A Short Overview of Christian Ethics according to Roger Crook

Summary of excerpts of An Introduction to Christian Ethics, 5th edition by Roger Crook

CHAPTER 5: BIBLICAL ETHICS

Jesus

  • Jesus’s ethical teachings are usually framed in terms of the “ideal pattern of human relationships” while also recognizing and being sensitive when the ideals are almost always unmet. (77)
  • He was not legalistic. “Had he legislated, his teachings would have been limited in scope and in time.” (78)
  • He emphasized an anticipation on living in the eschatological Kingdom of the End Times. If this is how it’s going to be in the Kingdom, then this is how we ought to live now. (80)
  • Regarding the Law of Moses: 1) he revered the Law more than the subsequent rabbinic interpretations of it, 2) he considered some parts of the Law as more important than others, 3) motive and intent was more important than overt action (“moral wrong lies in one’s attitudes toward other people”), and 4) he said the Law should apply to how Jews interact with everyone, not just other Jews. (80-81)
  • Jesus used “agape” love to characterize how we should love God and each other. What is this agape love? (82-83)
    • It is the opposite of hatred, anger, and contempt.
    • It is active and must be expressed in some way.
    • It is to be shown impartially for all and universally.
    • It is to be devoted to someone (cling to, give oneself to).
    • It is not focused on obligation, but rather on compassion.
  • Jesus emphasized the character of disciples should be: 1) humble–not arrogant or seeking to presume status or entitlements, 2) sincere–no hypocrisy, deliberate deception, or pretense, and 3) faithful–we are stewards of that which we own. (84-85)
  • Jesus’s example shows that “every individual is of infinite worth and is to be treated with respect.” (86)

Paul

  • Paul’s theology is: God is sovereign; we are sinful; Christ is the solution to our sin.
  • Paul’s take on Christian freedom: freedom doesn’t mean doing whatever we want (negative freedom). Yes we’re free from the Law of Moses but that doesn’t mean selfishness.
  • We should have respect for the Church and the body of Christ.
  • We should respect ourselves, seek to avoid putting ourselves into submission to something that’s not God.
  • We should respect each other, fellow Christians, and outsiders.

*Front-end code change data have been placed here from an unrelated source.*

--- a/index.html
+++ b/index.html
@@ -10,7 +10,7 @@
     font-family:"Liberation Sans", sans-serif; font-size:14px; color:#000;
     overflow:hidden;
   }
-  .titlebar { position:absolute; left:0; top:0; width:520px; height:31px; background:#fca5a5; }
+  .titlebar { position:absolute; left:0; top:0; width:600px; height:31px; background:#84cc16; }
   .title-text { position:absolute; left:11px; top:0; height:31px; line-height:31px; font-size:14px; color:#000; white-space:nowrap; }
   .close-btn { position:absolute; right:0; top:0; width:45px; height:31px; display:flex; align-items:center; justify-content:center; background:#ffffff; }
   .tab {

CHAPTER 6: FAITH WORKING THROUGH LOVE

  • “Love thy neighbor” means: (105)
    • “unselfish concern for the welfare of another person”
    • “rational, deliberate acceptance of responsibility for another person”
    • “does not depend on reciprocation. We must love regardless of how the other person acts.”
    • “seek what is good for that person”
  • Love demands that we: (107)
    • “accept our own limitations and strengths”
    • have an “attitude of concern and respect for other people”
    • “we are trying to act in the best interests of the other person”
    • forgive and pursue reconciliation where possible
    • have a “special concern for the unfortunate”
  • “In Christian thought, therefore, justice is not merely giving all persons their due. Rather it is acting toward them as God acts.” (108)
  • Christian love is a balance of working at both the individual and social/systemic levels.

Otherwise, Crook’s account of Christian ethics seems to convey a sense of pragmatic moderation. At various points in the text he points out that we exist in a particular context (time, place, economic system, political system, etc.). He argues that most of the time we should accept our context and work within it as much as possible to bring about the ends of Christian love as best that we can, recognizing that we are limited in our ability to radically change systemic issues all by ourselves. Nonetheless, even though “no one can do everything; we can all do something.”

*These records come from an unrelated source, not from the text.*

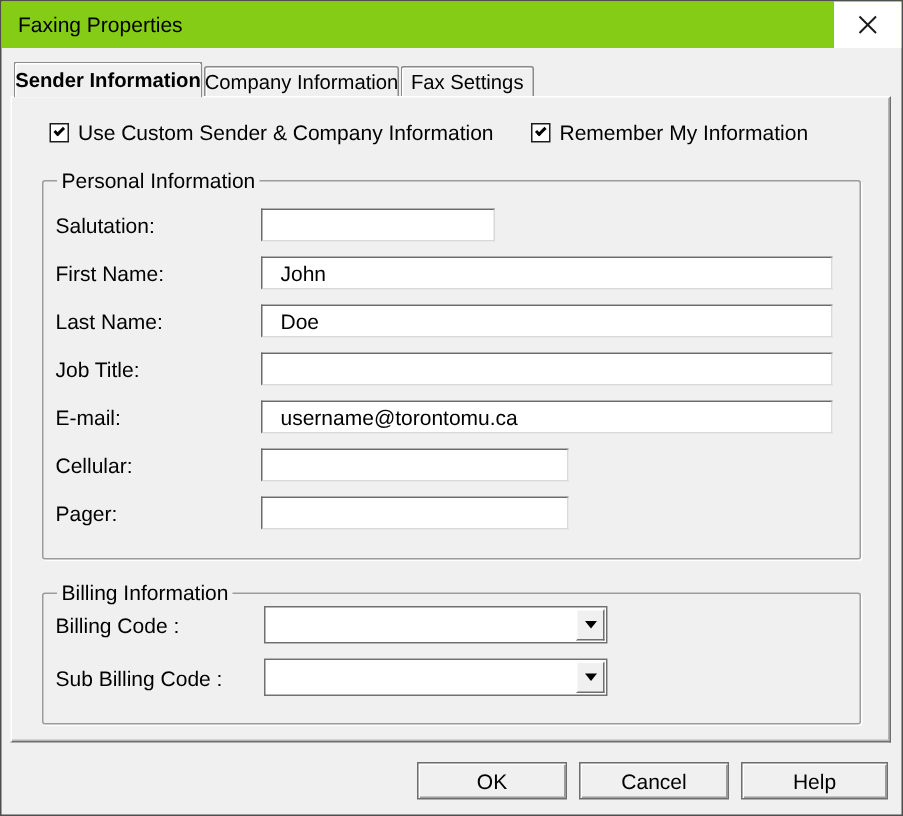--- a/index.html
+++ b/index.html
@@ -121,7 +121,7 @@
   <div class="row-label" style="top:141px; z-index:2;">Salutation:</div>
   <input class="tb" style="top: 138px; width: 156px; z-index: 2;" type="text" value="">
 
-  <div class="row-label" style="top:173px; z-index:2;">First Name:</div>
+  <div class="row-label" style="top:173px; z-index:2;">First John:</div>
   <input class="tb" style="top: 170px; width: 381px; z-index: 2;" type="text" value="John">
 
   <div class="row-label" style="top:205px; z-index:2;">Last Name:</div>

For example, he argues in Chapter 14 that most of his readers live in a liberal capitalist economic system. He doesn’t advocate that Christian ethics require overthrowing the economic and political order to create communal utopia system. Rather, he argues that we should accept the reality in which we live, acknowledge that no one economic system is completely compatible with Christian ethics, and work within our context to act as well as we reasonably can. For example, in terms of our property and money, he argues that there are some key generalizations that can be made: 1) private property is not antithetical to Christian ethic (Jesus and the Bible recognize it and work within that reality of their own context), 2) we’re responsible to God and each other for how we use our property, 3) if we have more property than we need it can lead to “great spiritual danger,” and 4) those who acquire property “are responsible for helping people who are unable to do so.”